Saturday, 30 July 2011

Things I have learnt this week...

It has been a good week, you know one of those satisfying weeks where lots has been done but I have also had loads of great time with my kids and work was full on but satisfying.  A blissful week really!


So what was different about this week? A bit of a double whammy really - my boys have been away this week, for the whole week and this has happened before, a few times in fact but this it the first time that things have continued as normal at home whilst they have been away.  I have been at work, the girls at nursery and Nanny has not been to stay with us.  You see, this is what normally happens when the boys go away.  Mum and I take it as an opportunity to have some girl time, I book the time off work and we have our own holiday at home but we are off on our real holidays in a couple of weeks and my work is full on at the moment, so I decided this time I ought to be grown up and see if I can single handidly parent a couple of pesky twinnies for a week!
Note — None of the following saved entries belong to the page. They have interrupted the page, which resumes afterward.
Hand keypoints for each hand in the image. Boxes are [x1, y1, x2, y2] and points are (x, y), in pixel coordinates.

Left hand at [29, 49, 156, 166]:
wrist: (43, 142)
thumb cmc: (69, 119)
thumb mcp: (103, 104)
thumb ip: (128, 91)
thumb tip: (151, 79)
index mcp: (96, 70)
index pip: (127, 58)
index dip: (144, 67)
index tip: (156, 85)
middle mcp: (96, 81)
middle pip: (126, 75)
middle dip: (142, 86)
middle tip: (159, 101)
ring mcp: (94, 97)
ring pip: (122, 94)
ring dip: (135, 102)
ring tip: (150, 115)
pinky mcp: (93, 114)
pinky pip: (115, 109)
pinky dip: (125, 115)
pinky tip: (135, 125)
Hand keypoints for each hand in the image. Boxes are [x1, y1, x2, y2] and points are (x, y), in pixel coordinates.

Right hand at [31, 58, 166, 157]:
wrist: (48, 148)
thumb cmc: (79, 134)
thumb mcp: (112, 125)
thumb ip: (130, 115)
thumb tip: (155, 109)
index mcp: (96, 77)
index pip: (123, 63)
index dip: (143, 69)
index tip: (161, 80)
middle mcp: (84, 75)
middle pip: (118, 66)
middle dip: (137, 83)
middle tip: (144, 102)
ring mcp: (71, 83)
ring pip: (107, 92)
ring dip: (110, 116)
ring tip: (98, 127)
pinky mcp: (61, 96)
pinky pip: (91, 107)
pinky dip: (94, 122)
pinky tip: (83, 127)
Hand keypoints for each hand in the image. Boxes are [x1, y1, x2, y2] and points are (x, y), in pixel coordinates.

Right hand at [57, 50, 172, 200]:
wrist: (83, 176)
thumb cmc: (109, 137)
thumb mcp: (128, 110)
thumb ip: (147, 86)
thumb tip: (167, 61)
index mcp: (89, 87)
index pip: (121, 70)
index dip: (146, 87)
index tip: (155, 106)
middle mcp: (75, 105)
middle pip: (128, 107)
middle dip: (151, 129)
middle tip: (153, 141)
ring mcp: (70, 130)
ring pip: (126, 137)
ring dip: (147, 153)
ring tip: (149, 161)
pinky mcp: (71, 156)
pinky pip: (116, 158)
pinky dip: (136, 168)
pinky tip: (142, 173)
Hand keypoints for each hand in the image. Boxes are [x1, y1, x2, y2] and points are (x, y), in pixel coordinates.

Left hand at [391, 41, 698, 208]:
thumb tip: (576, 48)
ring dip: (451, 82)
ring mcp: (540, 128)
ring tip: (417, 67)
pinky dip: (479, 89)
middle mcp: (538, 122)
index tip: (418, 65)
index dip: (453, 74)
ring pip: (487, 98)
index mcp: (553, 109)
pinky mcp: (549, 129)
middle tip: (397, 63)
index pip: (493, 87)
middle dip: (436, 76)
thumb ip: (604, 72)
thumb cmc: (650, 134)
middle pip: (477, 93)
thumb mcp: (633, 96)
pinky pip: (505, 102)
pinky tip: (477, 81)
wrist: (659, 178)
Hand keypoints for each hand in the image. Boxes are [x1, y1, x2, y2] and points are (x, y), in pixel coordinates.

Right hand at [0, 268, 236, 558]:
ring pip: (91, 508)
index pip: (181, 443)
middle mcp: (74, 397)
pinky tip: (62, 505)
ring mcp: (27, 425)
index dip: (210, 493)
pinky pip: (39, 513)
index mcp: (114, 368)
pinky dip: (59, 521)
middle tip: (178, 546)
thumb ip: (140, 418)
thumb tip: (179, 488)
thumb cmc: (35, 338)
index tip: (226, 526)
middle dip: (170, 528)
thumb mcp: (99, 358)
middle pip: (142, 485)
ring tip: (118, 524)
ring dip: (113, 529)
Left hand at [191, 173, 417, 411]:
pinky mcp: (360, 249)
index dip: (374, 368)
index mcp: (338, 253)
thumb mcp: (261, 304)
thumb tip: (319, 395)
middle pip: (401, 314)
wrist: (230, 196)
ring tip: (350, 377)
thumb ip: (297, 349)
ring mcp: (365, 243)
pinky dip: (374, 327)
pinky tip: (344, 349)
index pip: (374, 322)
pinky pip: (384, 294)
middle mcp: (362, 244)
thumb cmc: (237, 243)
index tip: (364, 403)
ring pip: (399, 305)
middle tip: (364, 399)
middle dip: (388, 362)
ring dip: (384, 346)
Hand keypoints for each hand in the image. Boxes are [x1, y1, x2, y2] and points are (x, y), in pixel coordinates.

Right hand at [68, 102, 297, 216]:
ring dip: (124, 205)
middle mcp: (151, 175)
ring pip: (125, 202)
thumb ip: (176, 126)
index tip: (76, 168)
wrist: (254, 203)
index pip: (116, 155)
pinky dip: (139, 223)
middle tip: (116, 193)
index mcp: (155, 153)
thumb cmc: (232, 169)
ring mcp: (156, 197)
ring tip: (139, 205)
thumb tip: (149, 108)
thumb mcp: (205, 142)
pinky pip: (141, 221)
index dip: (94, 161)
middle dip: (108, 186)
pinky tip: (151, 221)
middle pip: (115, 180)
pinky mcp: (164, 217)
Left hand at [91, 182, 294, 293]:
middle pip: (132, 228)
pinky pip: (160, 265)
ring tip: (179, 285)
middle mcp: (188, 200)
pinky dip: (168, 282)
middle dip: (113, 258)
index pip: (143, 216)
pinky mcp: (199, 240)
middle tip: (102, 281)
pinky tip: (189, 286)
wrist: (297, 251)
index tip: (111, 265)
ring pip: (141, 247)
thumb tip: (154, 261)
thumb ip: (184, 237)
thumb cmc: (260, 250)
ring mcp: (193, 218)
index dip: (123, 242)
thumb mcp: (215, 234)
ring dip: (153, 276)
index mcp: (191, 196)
I survived and so did they and in the process here are some of the things I have learnt this week -

  • A house is far easier to look after with just 3 people in it, even if one of those 3 is the biggest mess maker of all. I suppose when I only have to have enough emotional energy and patience for 2 kids rather than 3 I can be more 'on form' and able to engage the kids in all sorts to help me clean and sort things
  • My house is quiet without my vivacious boy, I did not realise how much I had missed him until I set eyes on him again
  • and better than that, as soon as he saw me he gave me a big hug and a kiss, told me he had missed me and he had bought me a gift from his own pennies (we must be bringing them up all right!)
  • I can do it, I can look after my kids on my own and not fall over! In fact better than that, without burning myself out I can do loads of activities with the girls and have some fun times out with them all as part of a normal week
  • That it is worth feeling fat and getting in my swimming cossie even when all the other Mums are not, because I had the best fun having an hour in the water with my little girls.  Their squels of delight as I threw them up in the air and dipped them back in the water were reward in themselves.
  • That I like life in the summer holidays, no school walks, no after school clubs or kids for tea and no picking dh up from the station, it all makes such a difference
  • That running a very busy training course can be completely satisfying, I do hope next Monday and Tuesday feel the same, wish me luck with the 90 people I will train on those 2 days, arrggh
I'm loving this picture!  My boy on camp blowing his trumpet!

But my biggest learning by far has been that I need to do more to please myself and make sure I get some rest and relaxation when dh and JJ are home.  I am not intrinsically a selfish person, it is not my nature to just take care of myself so next time I feel I should have a rest or read a book for 1/2 an hour I must listen, take note and then act on it.  For some strange reason I always have the feeling I should be constantly busy and that I should explain myself to dh if I am not.  This is a bit crazy as he is not the kind of guy to question what I do and I certainly do not think he would ever accuse me of letting the house or the kids go. 

I have felt so free and happy just answering to myself this week and I need to make sure this continues.  If I am too knackered to cook a full meal, then so be it.  I do not need to answer to dh, he does not demand or expect it, so I do not know why I feel a crazy internal pressure to perform and do it.  I actually think that if I am more relaxed and focused in the moment, rather than planing and living life at break-neck speed we will be happier and more fulfilled as a couple and as a family.  If I show some vulnerability and ask him to help and cook the meal he may even appreciate being needed, don't you think?


How about you, are you good at looking after yourself?